Why I Am Part of the Minneapolis Teacher’s Strike

photo by Sarah Whiting at North Minneapolis rally Tuesday

When the bargaining team initially asked for a 20 percent salary increase, that seemed like a dramatic number — but only because Minneapolis Public Schools has a long history of not compensating their employees properly. The fact that teachers have not had more than a 2 percent pay raise in the last 20 years (with some increases being zero, and most raises not in line with rises in inflation and cost of living) makes this a fair ask, especially since district administrators like Superintendent Ed Graff have experienced hefty salary increases compared to others.

These seemingly dramatic figures are not a reflection of teachers asking for too much, but rather of the district providing far too little for far too long. We teachers are not to blame for asking for what we rightfully deserve. It is time the district compensated its educators fairly and treated us like the professionals we are.

My Content Area: Instrumental Music 

For my students (5th grade beginning band and orchestra), “stable schools” means funding schools well enough so that they can maintain fine arts offerings at a basic level with all schools offering robust, stable programming. When budgets are cut — it seems like nearly every year that I have been a Minneapolis Public Schools teacher (since 2009) — arts are cut first.

We know that learning how to play an instrument lights up areas all over the brain. Families want instrumental music. Administrators want instrumental music. Students are excited to participate in band and orchestra. But, when the schools lack a dedicated space for teaching and learning, when the middle schools have no structure for students to continue learning on their instrument, when budgets are slashed every year and programs come and go, there is no stability.

I have been on a cart, teaching in different spaces throughout the buildings, for 12 out of my 13 years in Minneapolis. The one partial year (2019-20) that I taught in dedicated spaces at both of my schools, my students’ achievement levels by January were amazingly high. I had time to focus on rituals and routines, lesson preparation, year-long planning, and performances. I want this for all of my students every year. 

Photo Sarah Whiting

Raising Educational Support Professionals (ESPs) Wages and Hours 

I recently learned that staff at the Minneapolis Public Schools’ Davis Center make over $100,000 per year and pay the same amount for health insurance monthly premiums as the hourly ESPs, who are almost always part-time and making only $18,000 to $24,000 per year.

So many work very hard at their jobs — taking care of students’ needs in the lunchroom, hallways, recess, and in the classrooms as aides to teachers and students, and especially working with students receiving special education. ESPs build relationships with many of the students. Families know ESPs who are family liaisons and translators. These jobs are vital for schools to function well.

Personally, my own child cried when she found out an ESP (a special education assistant) was leaving the school to take a higher paying job elsewhere. Relationships matter. ESPs should not be paid poverty wages for the important jobs they do. Many are laid off at the end of the year with the possibility that they will be asked back to the same school in the fall. How is that a stable situation for the employee, always wondering if they will have a job or not come fall?
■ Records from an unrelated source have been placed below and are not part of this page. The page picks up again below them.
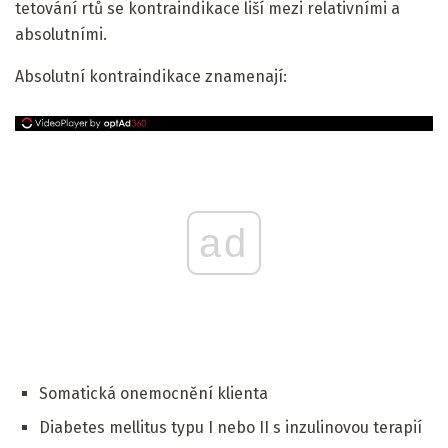
tetování rtů se kontraindikace liší mezi relativními a
absolutními.
Absolutní kontraindikace znamenají:
ad
Somatická onemocnění klienta
Diabetes mellitus typu I nebo II s inzulinovou terapií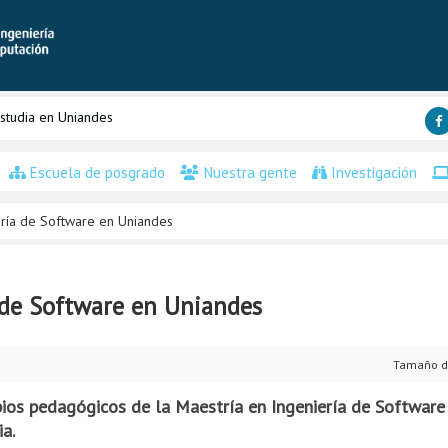
studia en Uniandes
Escuela de posgrado
Nuestra gente
Investigación
ería de Software en Uniandes
 de Software en Uniandes
Tamaño d
ipios pedagógicos de la Maestría en Ingeniería de Software
ia.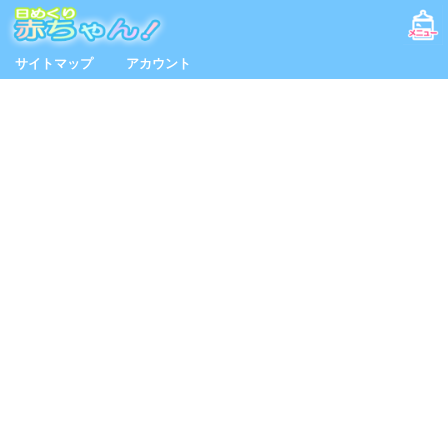
サイトマップ
アカウント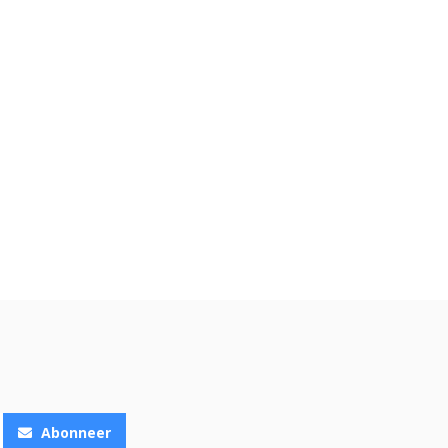
Abonneer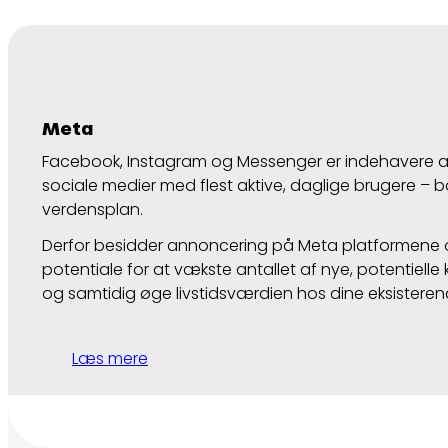
Meta
Facebook, Instagram og Messenger er indehavere a
sociale medier med flest aktive, daglige brugere –
verdensplan.
Derfor besidder annoncering på Meta platformene 
potentiale for at vækste antallet af nye, potentielle 
og samtidig øge livstidsværdien hos dine eksisteren
Læs mere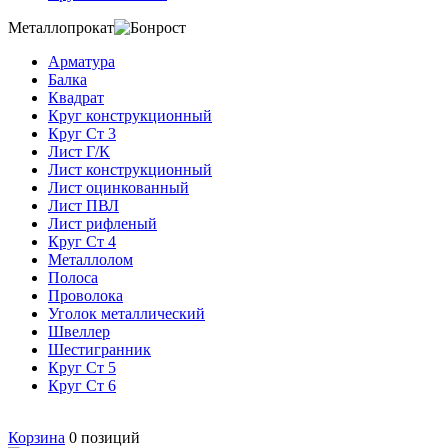
Металлопрокат
Арматура
Балка
Квадрат
Круг конструкционный
Круг Ст 3
Лист Г/К
Лист конструкционный
Лист оцинкованный
Лист ПВЛ
Лист рифленый
Круг Ст 4
Металлолом
Полоса
Проволока
Уголок металлический
Швеллер
Шестигранник
Круг Ст 5
Круг Ст 6
Корзина
0
позиций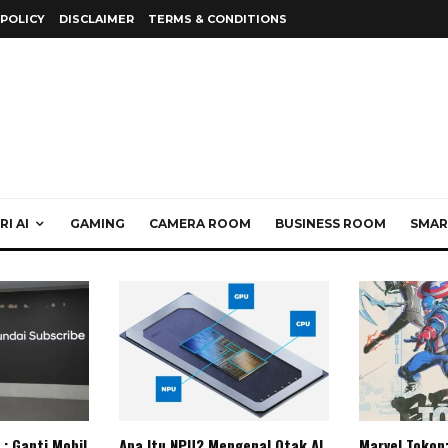
 POLICY
DISCLAIMER
TERMS & CONDITIONS
I AI
GAMING
CAMERA ROOM
BUSINESS ROOM
SMAR
: Ganti Mobil
Apa Itu NPU? Mengenal Otak AI
Marvel Tokon:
The district treats ESPs as mere cogs in a machine, and that is not in the best interest of kids. ESPs cannot access unemployment over the summer. They are seasonally employed and only hired to work the exact hours that students are in the building or on the school bus. Their knowledge and experience would be important during planning time, yet ESPs are not paid to attend staff meetings, not given collaboration time with staff, and not included in Individualized Education Plan (IEP) meetings that occur before or after school.

I would love to see more ESPs work 40-hour weeks. Right now, they typically work 32 or less per week. 

I could also write a chapter on why it is important to have MPS focus on recruitment and retention of teachers of color. MPS students need to learn from teachers that look like them. We all need to have a diverse teaching force. I trust my MFT bargaining team, a more diverse group than in past years, as they work on this important issue. MFT leadership is trying to lift up educators of color — those who have historically been underrepresented.

These are some of the many reasons that I voted “Yes” to authorize a strike. 

Maureen Hunt is a Minneapolis Public Schools teacher and parent of two who have been part of the Minneapolis school system.